REQUIRED WORK:
Starting at the line that contains "פנה לאכטלינג" and ending at the line that contains "GỬI YÊU CẦU", the lines below are to be given again exactly, with nothing added.
DATA SHOWN Start Marker
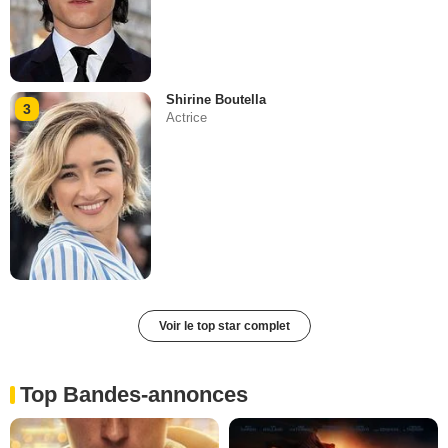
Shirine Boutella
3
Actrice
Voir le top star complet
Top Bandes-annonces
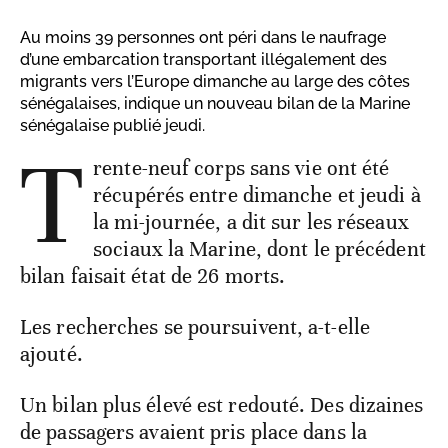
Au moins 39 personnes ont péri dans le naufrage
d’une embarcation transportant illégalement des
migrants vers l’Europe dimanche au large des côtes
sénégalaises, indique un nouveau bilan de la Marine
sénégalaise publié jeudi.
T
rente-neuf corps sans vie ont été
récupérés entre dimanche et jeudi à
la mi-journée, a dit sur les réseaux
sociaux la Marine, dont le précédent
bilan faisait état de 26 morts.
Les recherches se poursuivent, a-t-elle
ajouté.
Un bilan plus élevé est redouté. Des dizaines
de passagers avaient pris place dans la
DATA SHOWN End Marker
DATA SHOWN Start Marker
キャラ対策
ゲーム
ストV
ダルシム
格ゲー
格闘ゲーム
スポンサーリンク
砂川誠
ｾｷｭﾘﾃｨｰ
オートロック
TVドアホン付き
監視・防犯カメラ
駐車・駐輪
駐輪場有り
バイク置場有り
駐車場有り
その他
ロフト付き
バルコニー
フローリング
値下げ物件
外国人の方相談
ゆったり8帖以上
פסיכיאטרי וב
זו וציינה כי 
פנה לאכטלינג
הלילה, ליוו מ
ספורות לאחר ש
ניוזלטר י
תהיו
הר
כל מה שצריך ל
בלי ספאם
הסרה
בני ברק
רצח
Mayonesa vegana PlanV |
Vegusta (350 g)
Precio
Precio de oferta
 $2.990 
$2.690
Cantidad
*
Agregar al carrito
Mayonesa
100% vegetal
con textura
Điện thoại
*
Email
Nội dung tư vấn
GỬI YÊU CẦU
DATA SHOWN End Marker
DATA SHOWN Start Marker
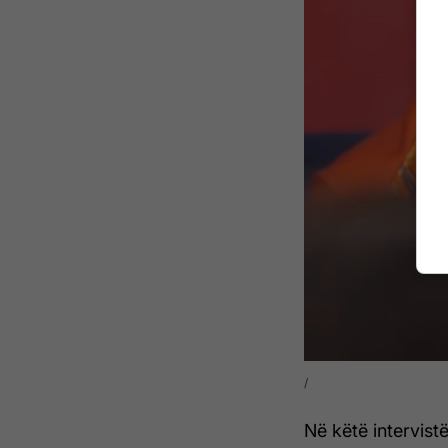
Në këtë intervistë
DATA SHOWN End Marker
WRITTEN RESPONSE:
פנה לאכטלינג
הלילה, ליוו מ
ספורות לאחר ש
ניוזלטר י
תהיו
הר
כל מה שצריך ל
בלי ספאם
הסרה
בני ברק
רצח
Mayonesa vegana PlanV |
Vegusta (350 g)
Precio
Precio de oferta
 $2.990 
$2.690
Cantidad
*
Agregar al carrito
Mayonesa
100% vegetal
con textura
Điện thoại
*
Email
Nội dung tư vấn
GỬI YÊU CẦU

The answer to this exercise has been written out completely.